* What you should do
Please retype everything from the line containing "n också skickas" down to the line containing "Rappresentazione grafica", and leave the pictures out of your answer.

[Stored data entries]
•••••
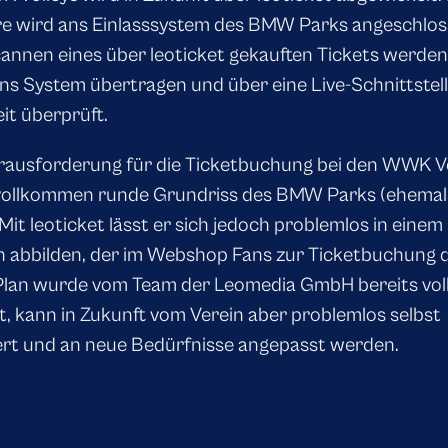
e wird ans Einlasssystem des BMW Parks angeschlos
annen eines über leoticket gekauften Tickets werde
ns System übertragen und über eine Live-Schnittstell
it überprüft.
rausforderung für die Ticketbuchung bei den WWK Vo
 vollkommen runde Grundriss des BMW Parks (ehemal
Mit leoticket lässt er sich jedoch problemlos in einem
n abbilden, der im Webshop Fans zur Ticketbuchung d
Plan wurde vom Team der Leomedia GmbH bereits vol
t, kann in Zukunft vom Verein aber problemlos selbst
rt und an neue Bedürfnisse angepasst werden.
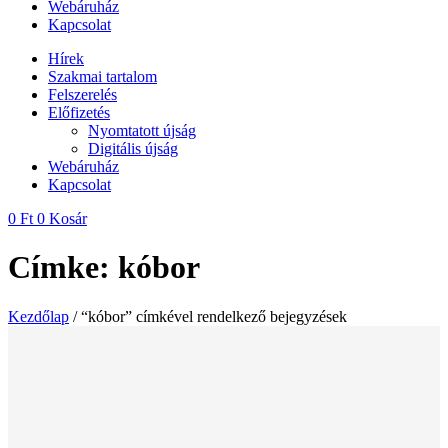
Webáruház
Kapcsolat
Hírek
Szakmai tartalom
Felszerelés
Előfizetés
Nyomtatott újság
Digitális újság
Webáruház
Kapcsolat
0
Ft
0
Kosár
Címke: kóbor
Kezdőlap
/ “kóbor” címkével rendelkező bejegyzések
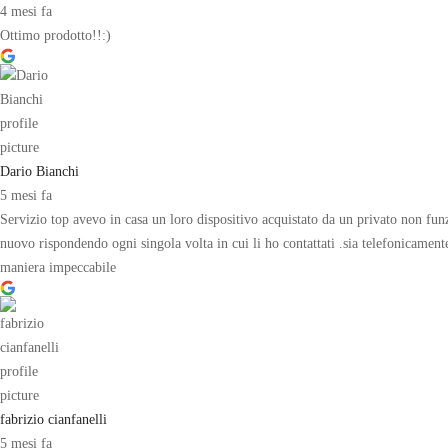
4 mesi fa
Ottimo prodotto!!:)
Dario Bianchi
5 mesi fa
Servizio top avevo in casa un loro dispositivo acquistato da un privato non fun
nuovo rispondendo ogni singola volta in cui li ho contattati .sia telefonicamen
maniera impeccabile
fabrizio cianfanelli
5 mesi fa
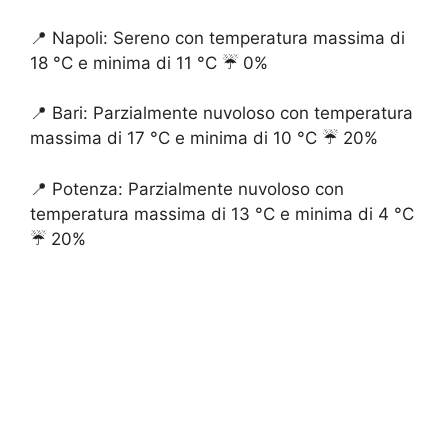
📍 Napoli: Sereno con temperatura massima di
18 °C e minima di 11 °C ☔️ 0%
📍 Bari: Parzialmente nuvoloso con temperatura
massima di 17 °C e minima di 10 °C ☔️ 20%
📍 Potenza: Parzialmente nuvoloso con
temperatura massima di 13 °C e minima di 4 °C
☔️ 20%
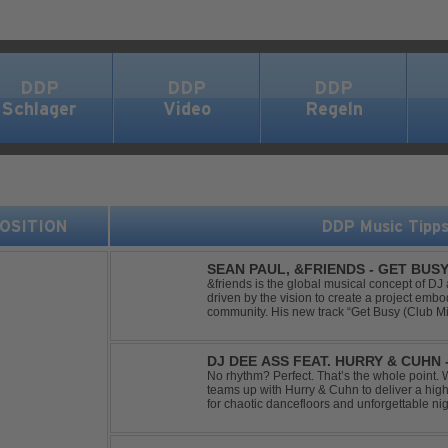
DDP
DDP
DDP
Schlager
Video
Regeln
 POSITION
DDP Music Tipp
SEAN PAUL, &FRIENDS - GET BUSY
&friends is the global musical concept of 
driven by the vision to create a project embo
community. His new track “Get Busy (Club M
dancehall singer and rapper Sean Paul, has t
DJ DEE ASS FEAT. HURRY & CUHN
No rhythm? Perfect. That’s the whole point. With "Two Left Shoes", DJ Dee Ass
teams up with Hurry & Cuhn to deliver a hig
for chaotic dancefloors and unforgettable ni
irresistibly catchy, this track turns clumsiness 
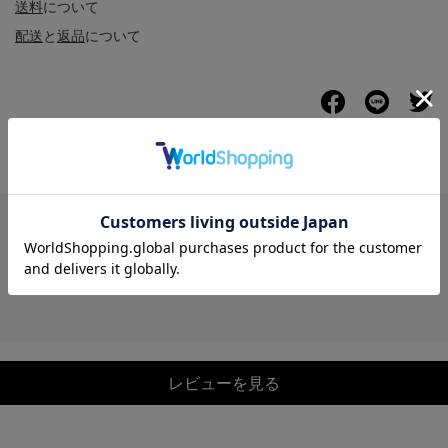
送料
について
配送
と
返品
について
レビュー
レビューを見る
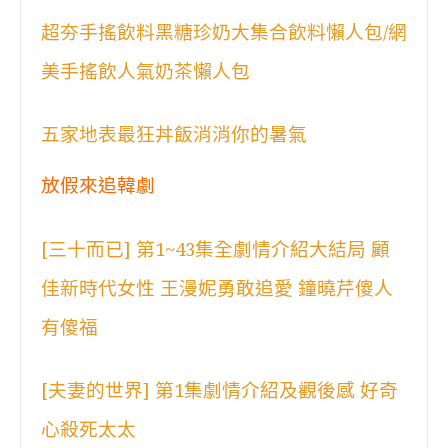
超夯手搖飲料黑糖珍奶大集合飲料懶人包/網
美手搖飲人氣奶茶懶人包
五家地表最狂丼飯消消你的暑氣
放假來追韓劇
[三十而已] 第1~43集全劇情介紹大結局 顧
佳新時代女性 王漫妮勇敢追愛 鐘曉芹傻人
有傻福
[夫妻的世界] 第1集劇情介紹及觀後感 好奇
心殺死太太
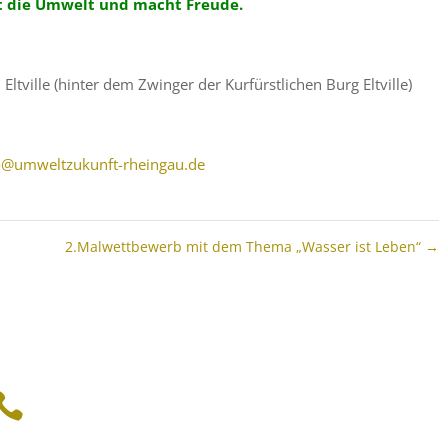
nt die Umwelt und macht Freude.
Eltville (hinter dem Zwinger der Kurfürstlichen Burg Eltville)
o@umweltzukunft-rheingau.de
2.Malwettbewerb mit dem Thema „Wasser ist Leben“
→

Ruf gerne an: 0151 / 20 174 790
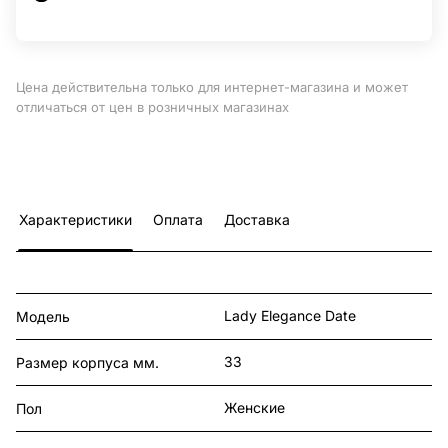
Цена действительна только для интернет-магазина и может
отличаться от цен в розничных магазинах
Характеристики
Оплата
Доставка
Lady Elegance Date
Модель
33
Размер корпуса мм.
Женские
Пол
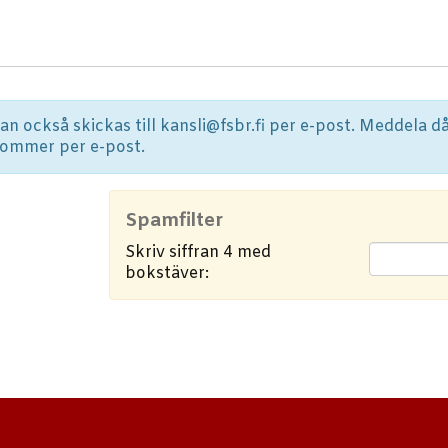
n också skickas till kansli@fsbr.fi per e-post. Meddela då 
kommer per e-post.
Spamfilter
Skriv siffran 4 med
bokstäver:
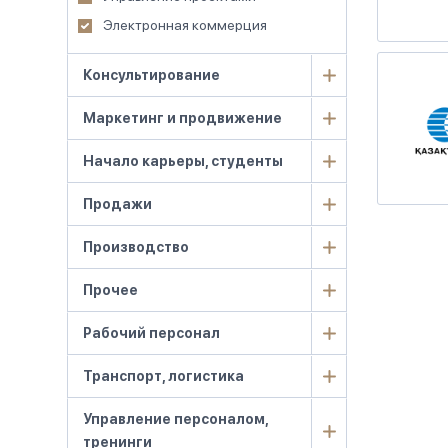
Электронная коммерция
Консультирование
Маркетинг и продвижение
Начало карьеры, студенты
Продажи
Производство
Прочее
Рабочий персонал
Транспорт, логистика
Управление персоналом,
тренинги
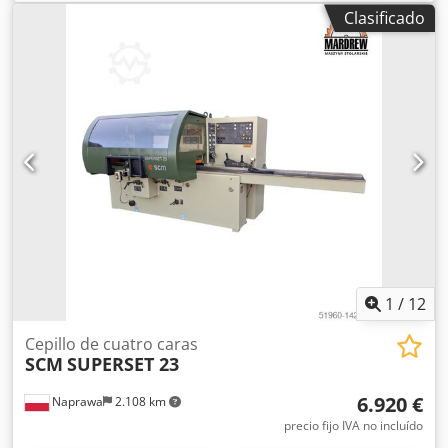
120 mm Diámetro del eje: 40 mm Número de husillos: 4
Clasificado
Orden de los husillos abajo derecha izquierda superior
Número de rodillos de tracción superiores de acero 2
Número de rodillos de tracción superiores de goma: 1
Número de rodillos lisos superiores 1 Diámetro de la
espiga de extracción 3 x 120 mm Bomba de lubricación de
la mesa de trabajo Elevación manual del armario
Alimentación: 400 V Potencia total: 21 kw Dkodpfxouy H
Nwe Ak Der Dimensiones totales: Longitud: 3280 mm
Anchura: 1290 mm Altura: 1500 mm
1
/
12
Cepillo de cuatro caras
SCM
SUPERSET 23
6.920 €
Naprawa
2.108 km
precio fijo IVA no incluído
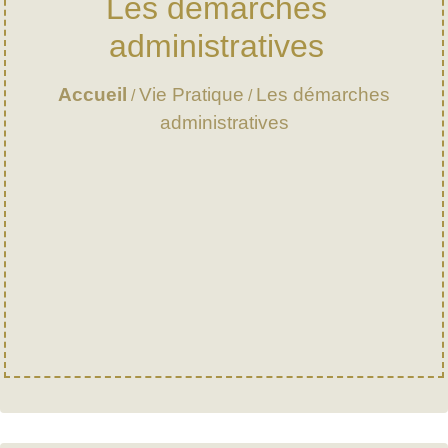
Les démarches
administratives
Accueil
Vie Pratique
Les démarches
/
/
administratives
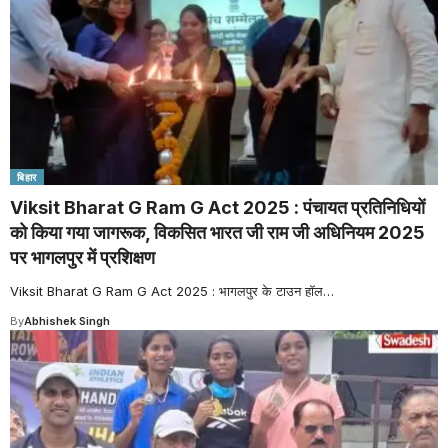
बिहार
Viksit Bharat G Ram G Act 2025 : पंचायत प्रतिनिधियों
को किया गया जागरूक, विकसित भारत जी राम जी अधिनियम 2025
पर भागलपुर में प्रशिक्षण
Viksit Bharat G Ram G Act 2025 : भागलपुर के टाउन हॉल
…
By
Abhishek Singh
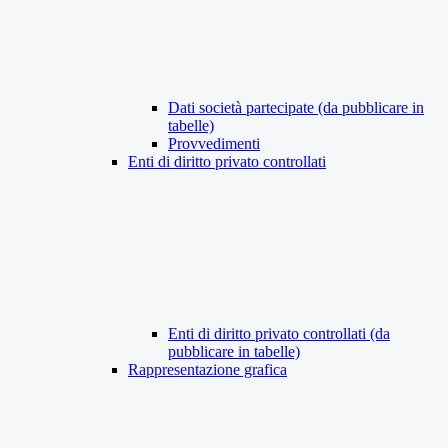
Dati società partecipate (da pubblicare in
tabelle)
Provvedimenti
Enti di diritto privato controllati
Enti di diritto privato controllati (da
pubblicare in tabelle)
Rappresentazione grafica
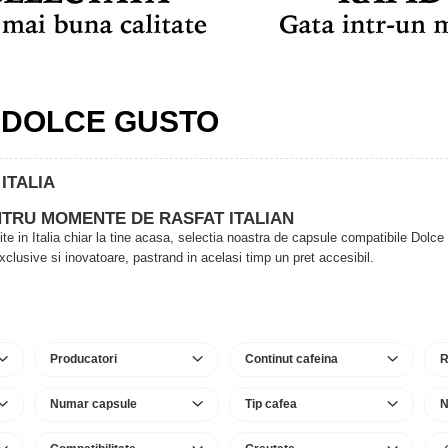
 DOLCE GUSTO
ITALIA
TRU MOMENTE DE RASFAT ITALIAN
ajite in Italia chiar la tine acasa, selectia noastra de capsule compatibile Dol
xclusive si inovatoare, pastrand in acelasi timp un pret accesibil.
Producatori
Continut cafeina
R
Numar capsule
Tip cafea
N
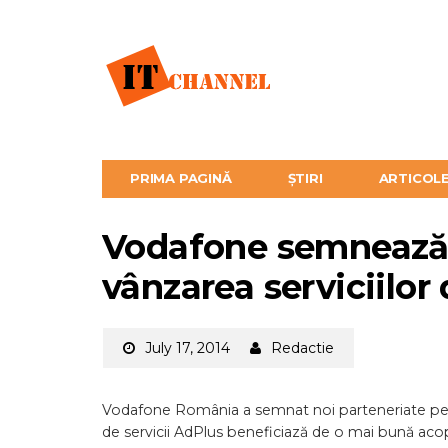
PRIMA PAGINĂ
ȘTIRI
ARTICOL
Vodafone semnează 
vânzarea serviciilor
July 17, 2014
Redactie
Vodafone România a semnat noi parteneriate pent
de servicii AdPlus beneficiază de o mai bună acope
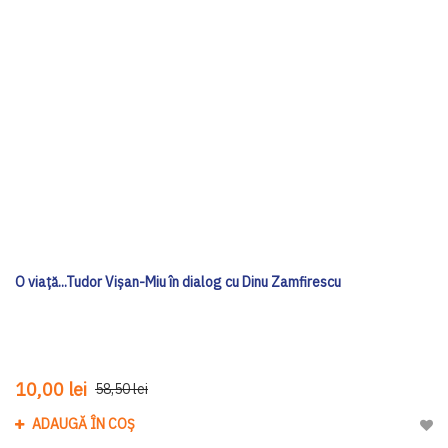
O viață...Tudor Vișan-Miu în dialog cu Dinu Zamfirescu
10,00 lei
58,50 lei
ADAUGĂ ÎN COȘ
Adau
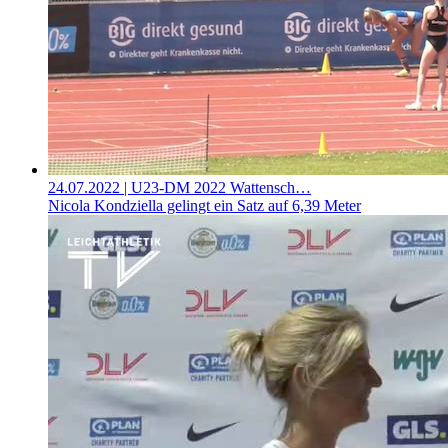
24.07.2022
| U23-DM 2022 Wattensch…
Nicola Kondziella gelingt ein Satz auf 6,39 Meter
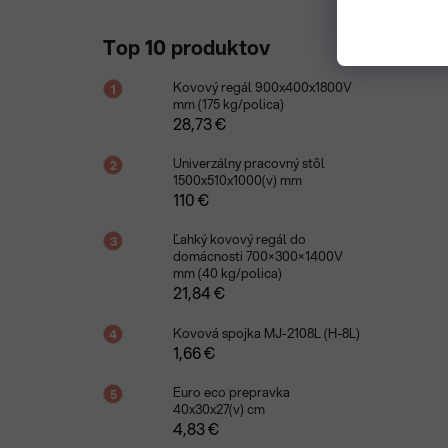
Top 10 produktov
Kovový regál 900x400x1800V
mm (175 kg/polica)
28,73 €
Univerzálny pracovný stôl
1500x510x1000(v) mm
110 €
Ľahký kovový regál do
domácnosti 700×300×1400V
mm (40 kg/polica)
21,84 €
Kovová spojka MJ-2108L (H-8L)
1,66 €
Euro eco prepravka
40x30x27(v) cm
4,83 €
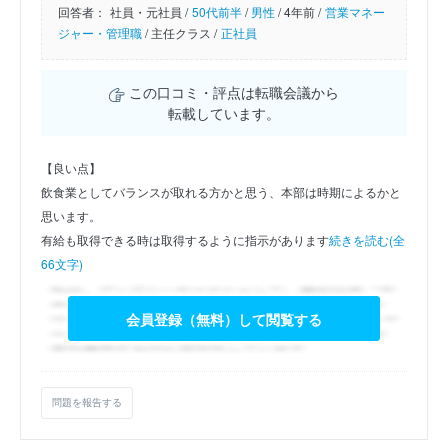
回答者：
社員・元社員 /
50代前半
/
男性
/
4年前 /
営業マネー
ジャー・管理職
/
主任クラス /
正社員
この口コミ・評点は転職会議から
転載しています。
【良い点】
飲食業としてバランスが取れる方かと思う、本部は時期によるかと
思います。
有給も取得できる時は取得するように指示があります
続きを読む(全
66文字)
会員登録（無料）して閲覧する
問題を報告する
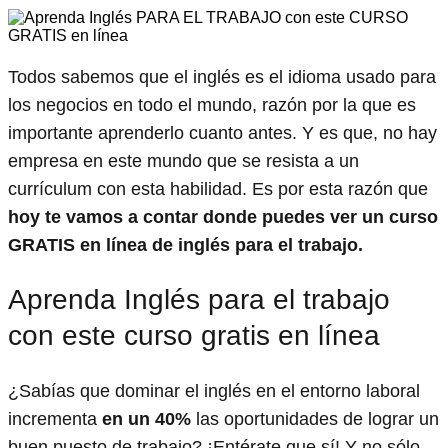
Todos sabemos que el inglés es el idioma usado para
los negocios en todo el mundo, razón por la que es
importante aprenderlo cuanto antes. Y es que, no hay
empresa en este mundo que se resista a un
currículum con esta habilidad. Es por esta razón que
hoy te vamos a contar donde puedes ver un curso
GRATIS en línea de inglés para el trabajo.
Aprenda Inglés para el trabajo
con este curso gratis en línea
¿Sabías que dominar el inglés en el entorno laboral
incrementa
en un 40%
las oportunidades de lograr un
buen puesto de trabajo? ¡Entérate que sí! Y no sólo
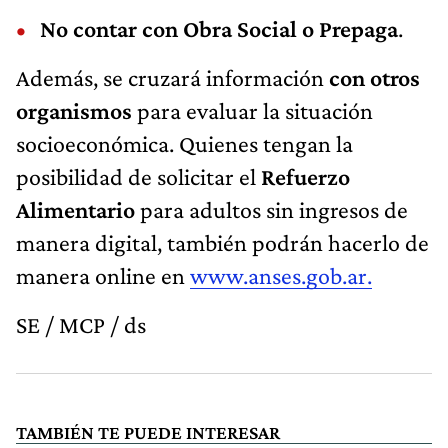
No contar con Obra Social o Prepaga
.
Además, se cruzará información
con otros
organismos
para evaluar la situación
socioeconómica. Quienes tengan la
posibilidad de solicitar el
Refuerzo
Alimentario
para adultos sin ingresos de
manera digital, también podrán hacerlo de
manera online en
www.anses.gob.ar.
SE / MCP / ds
TAMBIÉN TE PUEDE INTERESAR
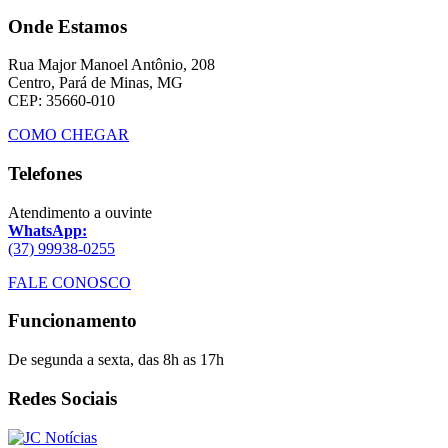
Onde Estamos
Rua Major Manoel Antônio, 208
Centro, Pará de Minas, MG
CEP: 35660-010
COMO CHEGAR
Telefones
Atendimento a ouvinte
WhatsApp:
(37) 99938-0255
FALE CONOSCO
Funcionamento
De segunda a sexta, das 8h as 17h
Redes Sociais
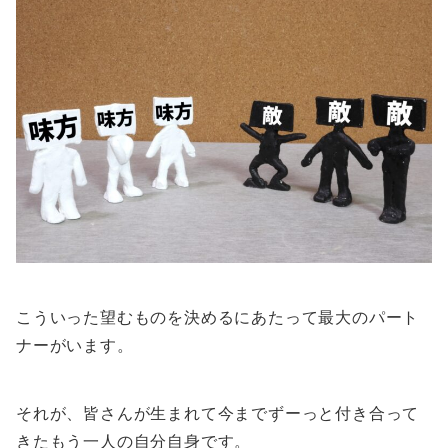
こういった望むものを決めるにあたって最大のパート
ナーがいます。
それが、皆さんが生まれて今までずーっと付き合って
きたもう一人の自分自身です。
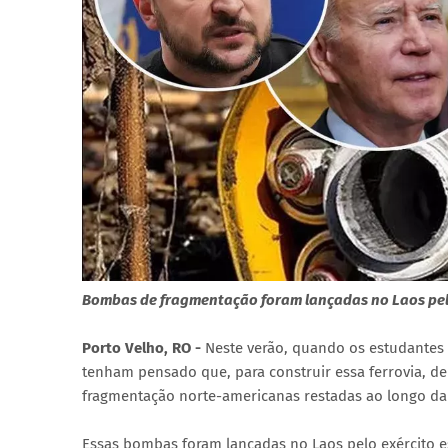
Bombas de fragmentação foram lançadas no Laos pelo
Porto Velho, RO -
Neste verão, quando os estudantes 
tenham pensado que, para construir essa ferrovia, d
fragmentação norte-americanas restadas ao longo da 
Essas bombas foram lançadas no Laos pelo exército e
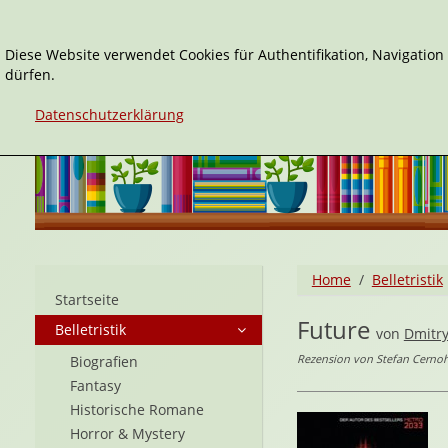
Diese Website verwendet Cookies für Authentifikation, Navigatio
dürfen.
Datenschutzerklärung
Home
Belletristik
Startseite
Future
Belletristik
von
Dmitry
Rezension von Stefan Cerno
Biografien
Fantasy
Historische Romane
Horror & Mystery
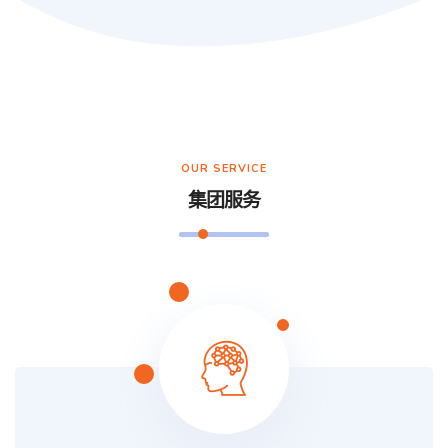
OUR SERVICE
集团服务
•••••
* Answer for the task
n också skickas till kansli@fsbr.fi per e-post. Meddela då 
kommer per e-post.
Spamfilter
Skriv siffran 4 med
bokstäver:
Электронная коммерция
Консультирование
Маркетинг и продвижение
Начало карьеры, студенты
Продажи
Производство
Прочее
Рабочий персонал
Транспорт, логистика
Управление персоналом,
тренинги
120 mm Diámetro del eje: 40 mm Número de husillos: 4
Clasificado
Orden de los husillos abajo derecha izquierda superior
Número de rodillos de tracción superiores de acero 2
Número de rodillos de tracción superiores de goma: 1
Número de rodillos lisos superiores 1 Diámetro de la
espiga de extracción 3 x 120 mm Bomba de lubricación de
la mesa de trabajo Elevación manual del armario
Alimentación: 400 V Potencia total: 21 kw Dkodpfxouy H
Nwe Ak Der Dimensiones totales: Longitud: 3280 mm
Anchura: 1290 mm Altura: 1500 mm
1
/
12
Cepillo de cuatro caras
SCM
SUPERSET 23
6.920 €
Naprawa
2.108 km
precio fijo IVA no incluído
Les démarches
administratives
Accueil
Vie Pratique
Les démarches
/
/
administratives
बिहार
Viksit Bharat G Ram G Act 2025 : पंचायत प्रतिनिधियों
को किया गया जागरूक, विकसित भारत जी राम जी अधिनियम 2025
पर भागलपुर में प्रशिक्षण
Viksit Bharat G Ram G Act 2025 : भागलपुर के टाउन हॉल
…
By
Abhishek Singh
Dati società partecipate (da pubblicare in
tabelle)
Provvedimenti
Enti di diritto privato controllati
Enti di diritto privato controllati (da
pubblicare in tabelle)
Rappresentazione grafica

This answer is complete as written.